• [Prompt A]
Copy the passage of the x86 vDSO review message between "Arnd Bergmann Nov." and "all x86-64 processors.", inclusive.
• [Prompt B]
Continue the x86 vDSO review message from the point where it stops.

• [Selection]
○ ○ ○ ○
Arnd Bergmann Nov. 28, 2022, 7:18 p.m. UTC | #1
On Mon, Nov 28, 2022, at 12:18, Jason A. Donenfeld wrote:
> Hook up the generic vDSO implementation to the x86 vDSO data page. Since
> the existing vDSO infrastructure is heavily based on the timekeeping
> functionality, which works over arrays of bases, a new macro is
> introduced for vvars that are not arrays.
>
> Also enable the vgetrandom_alloc() syscall, which the vDSO
> implementation relies on.
>
> The vDSO function requires a ChaCha20 implementation that does not write
> to the stack, yet can still do an entire ChaCha20 permutation, so
> provide this using SSE2, since this is userland code that must work on
> all x86-64 processors.
>
> Reviewed-by: Samuel Neves <sneves@dei.uc.pt> # for vgetrandom-chacha.S
> Signed-off-by: Jason A. Donenfeld <Jason@zx2c4.com>
> ---
>  arch/x86/Kconfig                        |   1 +
>  arch/x86/entry/syscalls/syscall_64.tbl  |   1 +

I see that this enables the syscall in x86-64, while patch 1
adds it to the eight architecures that use 
include/uapi/asm-generic/unistd.h (with the __ARCH_WANT_*
guard at the moment, but you already said that will be removed)
○ ○ ○ ○
• [Record set]
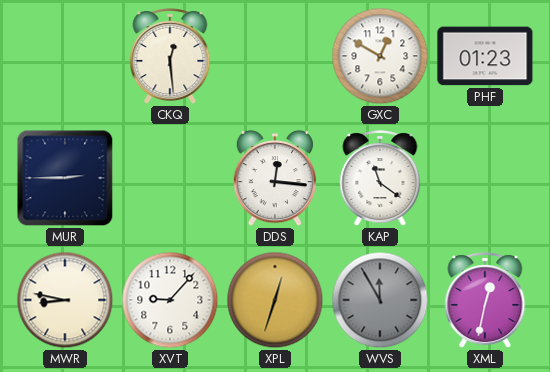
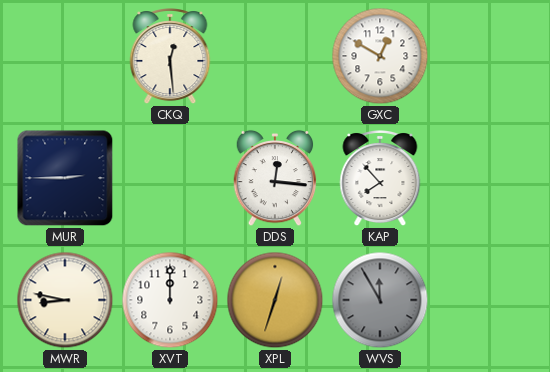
PHF: 01:23 -> none
KAP: 11:21 -> 7:53
XVT: 9:07 -> 12:00
XML: 12:32 -> none
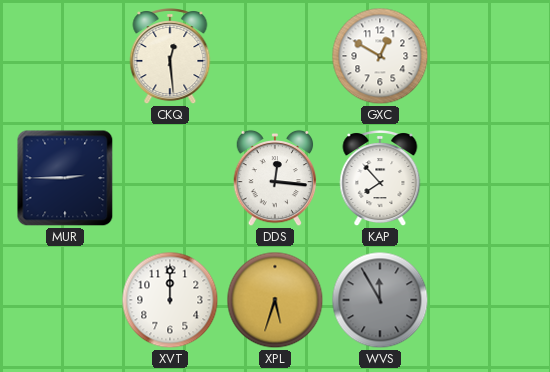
MWR: 8:47 -> none
XPL: 12:33 -> 5:33
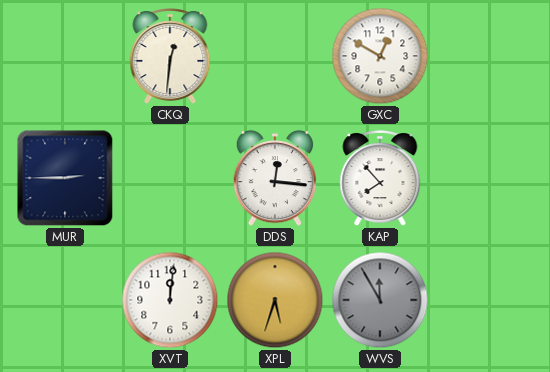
CKQ: 12:29 -> 12:31
XVT: 12:00 -> 12:01
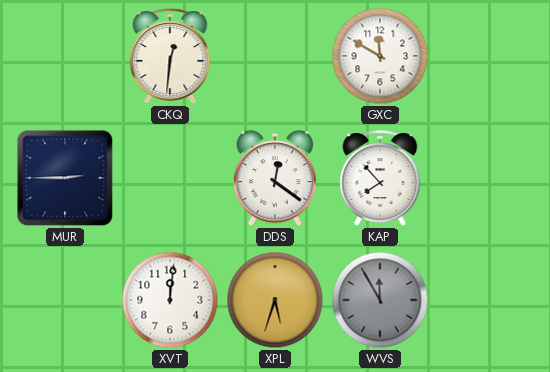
GXC: 12:50 -> 11:50
DDS: 12:16 -> 12:21
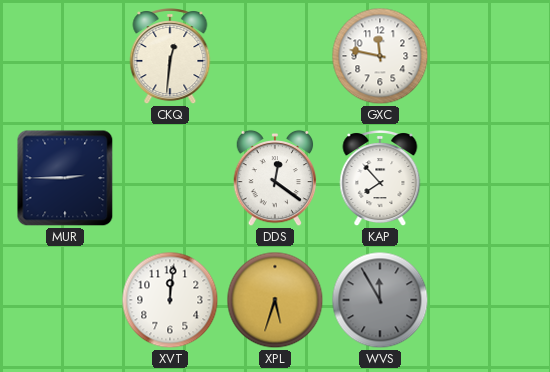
GXC: 11:50 -> 11:47
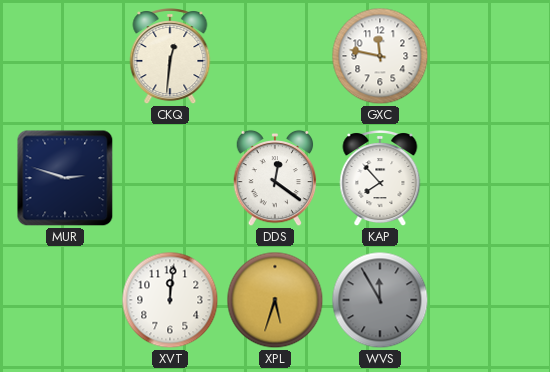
MUR: 2:45 -> 2:48
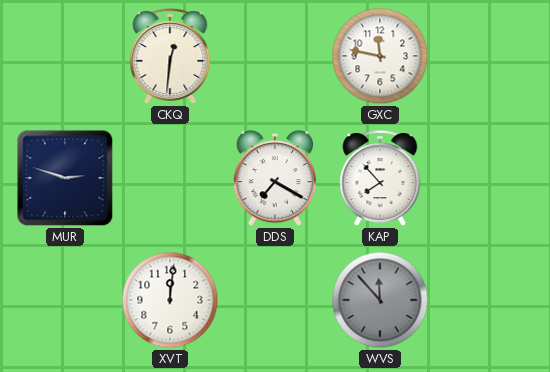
DDS: 12:21 -> 7:20
XPL: 5:33 -> none
WVS: 11:55 -> 11:53
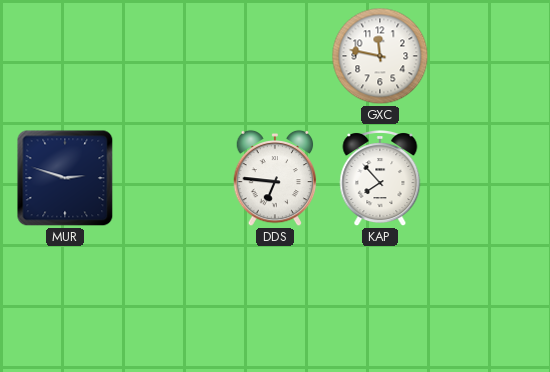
CKQ: 12:31 -> none
DDS: 7:20 -> 6:46
XVT: 12:01 -> none
WVS: 11:53 -> none
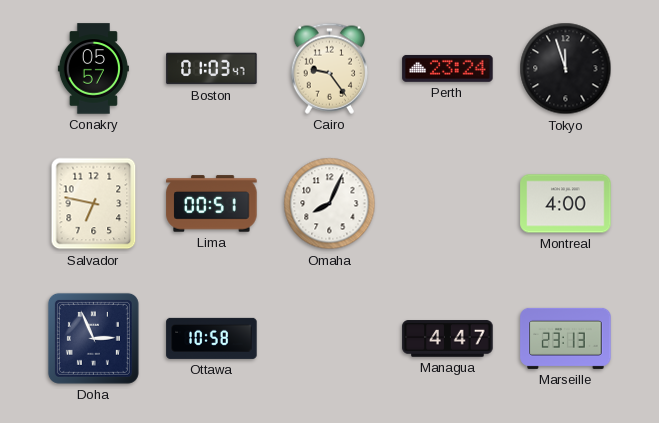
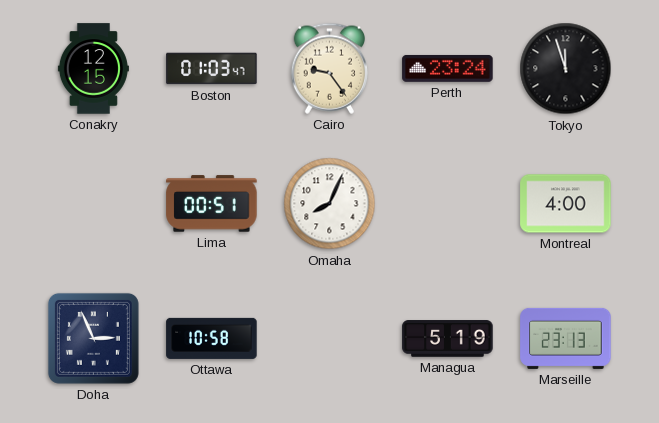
Conakry: 05:57 -> 12:15
Salvador: 6:47 -> none
Managua: 4:47 -> 5:19
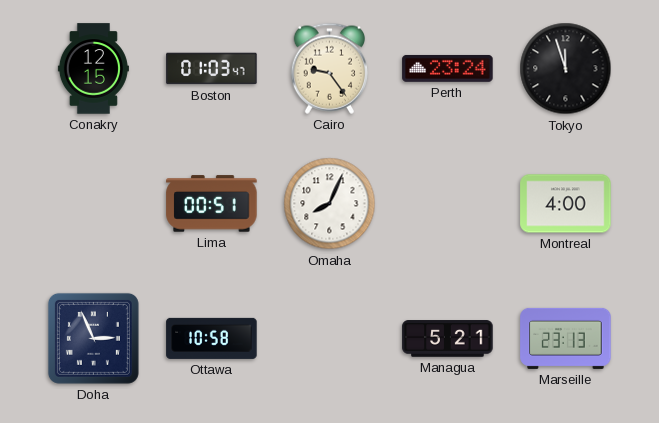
Managua: 5:19 -> 5:21
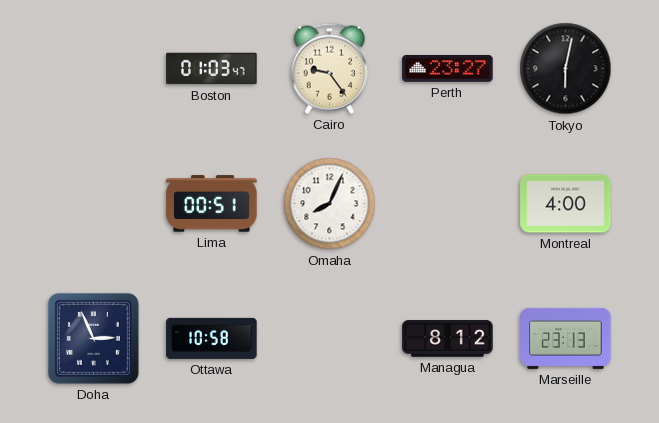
Conakry: 12:15 -> none
Perth: 23:24 -> 23:27
Tokyo: 11:57 -> 6:02
Managua: 5:21 -> 8:12
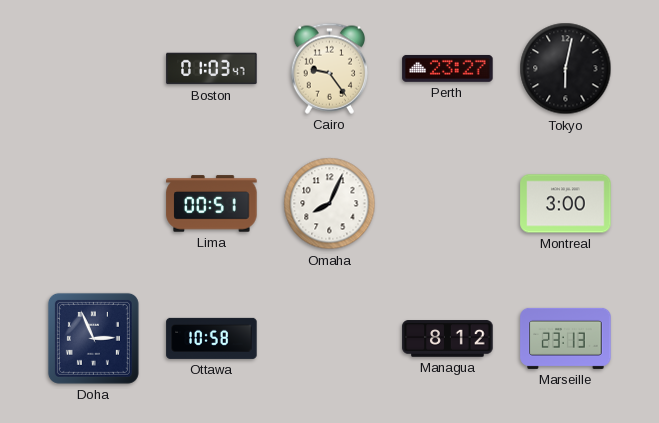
Montreal: 4:00 -> 3:00
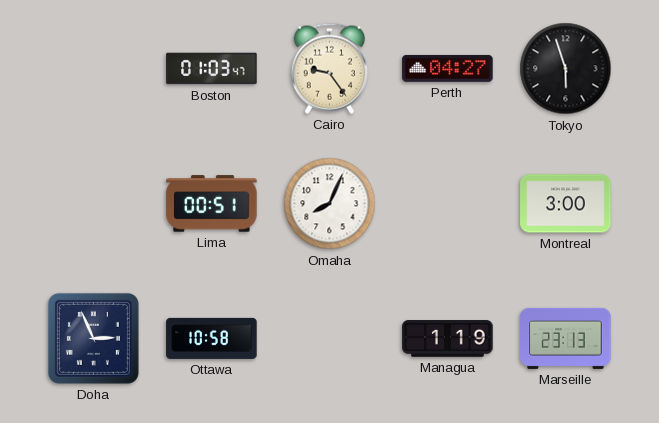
Perth: 23:27 -> 04:27
Tokyo: 6:02 -> 5:57
Managua: 8:12 -> 1:19
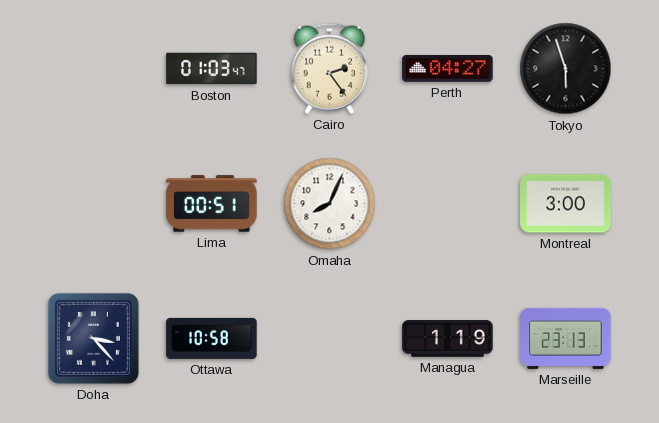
Cairo: 9:24 -> 2:24
Doha: 2:56 -> 3:23
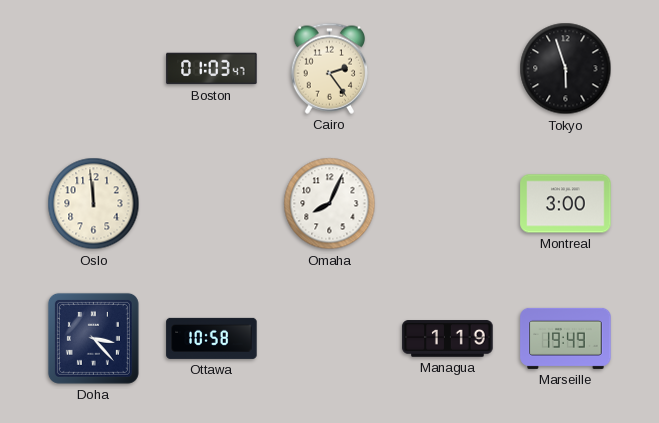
Perth: 04:27 -> none
Oslo: none -> 11:59
Lima: 00:51 -> none
Marseille: 23:13 -> 19:49
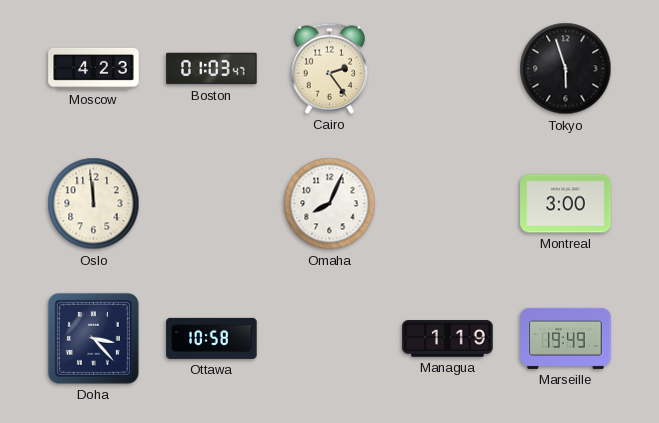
Moscow: none -> 4:23
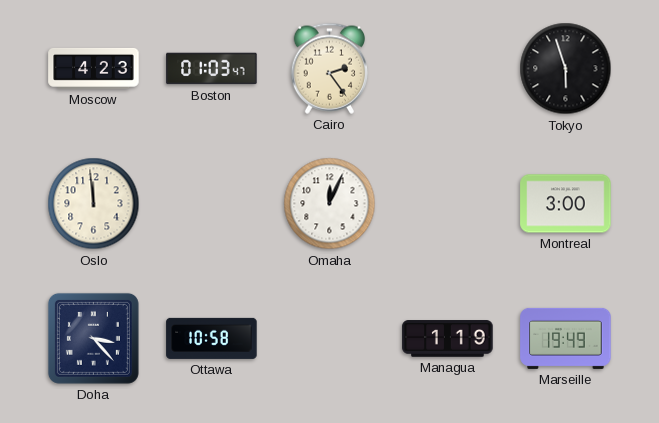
Omaha: 8:04 -> 12:04
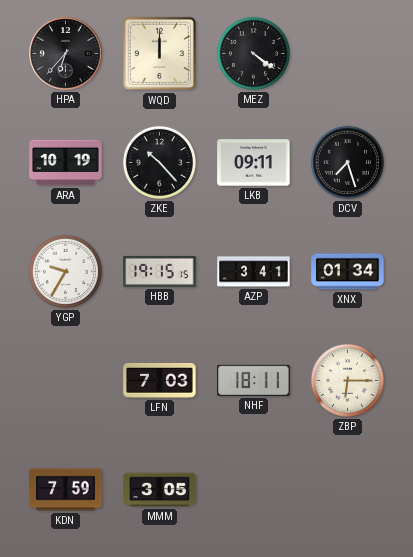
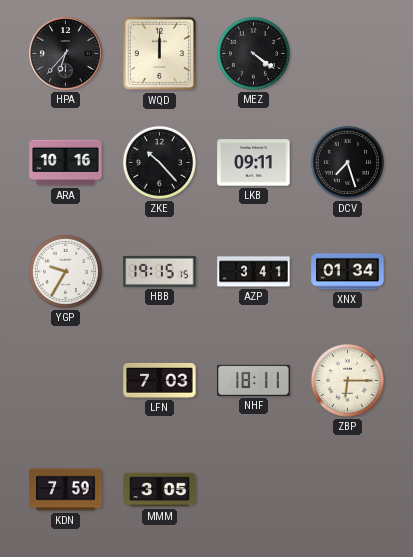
ARA: 10:19 -> 10:16
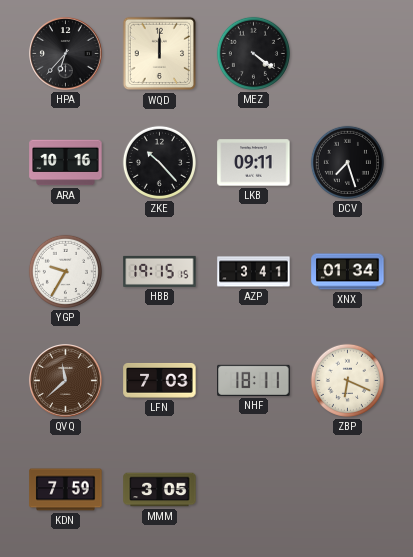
○ ○ ○ ○
• [Task output A]
Arnd Bergmann Nov. 28, 2022, 7:18 p.m. UTC | #1
On Mon, Nov 28, 2022, at 12:18, Jason A. Donenfeld wrote:
> Hook up the generic vDSO implementation to the x86 vDSO data page. Since
> the existing vDSO infrastructure is heavily based on the timekeeping
> functionality, which works over arrays of bases, a new macro is
> introduced for vvars that are not arrays.
>
> Also enable the vgetrandom_alloc() syscall, which the vDSO
> implementation relies on.
>
> The vDSO function requires a ChaCha20 implementation that does not write
> to the stack, yet can still do an entire ChaCha20 permutation, so
> provide this using SSE2, since this is userland code that must work on
> all x86-64 processors.

• [Task output B]
I think ideally the syscall.tbl and unistd.h changes should be done
in one patch for all architectures that doesn't mix it with
any other changes. In particular I think it should be separate
from the vdso changes, but could be in the patch that implements
the syscall.

      Arnd
Jason A. Donenfeld Nov. 28, 2022, 7:23 p.m. UTC | #2
Hi Arnd,

On Mon, Nov 28, 2022 at 08:18:12PM +0100, Arnd Bergmann wrote:
> On Mon, Nov 28, 2022, at 12:18, Jason A. Donenfeld wrote:
> > Hook up the generic vDSO implementation to the x86 vDSO data page. Since
> > the existing vDSO infrastructure is heavily based on the timekeeping
> > functionality, which works over arrays of bases, a new macro is
> > introduced for vvars that are not arrays.
> >
> > Also enable the vgetrandom_alloc() syscall, which the vDSO
> > implementation relies on.
> >
> > The vDSO function requires a ChaCha20 implementation that does not write
> > to the stack, yet can still do an entire ChaCha20 permutation, so
> > provide this using SSE2, since this is userland code that must work on
> > all x86-64 processors.
> >
> > Reviewed-by: Samuel Neves <sneves@dei.uc.pt> # for vgetrandom-chacha.S
> > Signed-off-by: Jason A. Donenfeld <Jason@zx2c4.com>
> > ---
> >  arch/x86/Kconfig                        |   1 +
> >  arch/x86/entry/syscalls/syscall_64.tbl  |   1 +
> 
> I see that this enables the syscall in x86-64, while patch 1
> adds it to the eight architecures that use 
> include/uapi/asm-generic/unistd.h (with the __ARCH_WANT_*
> guard at the moment, but you already said that will be removed)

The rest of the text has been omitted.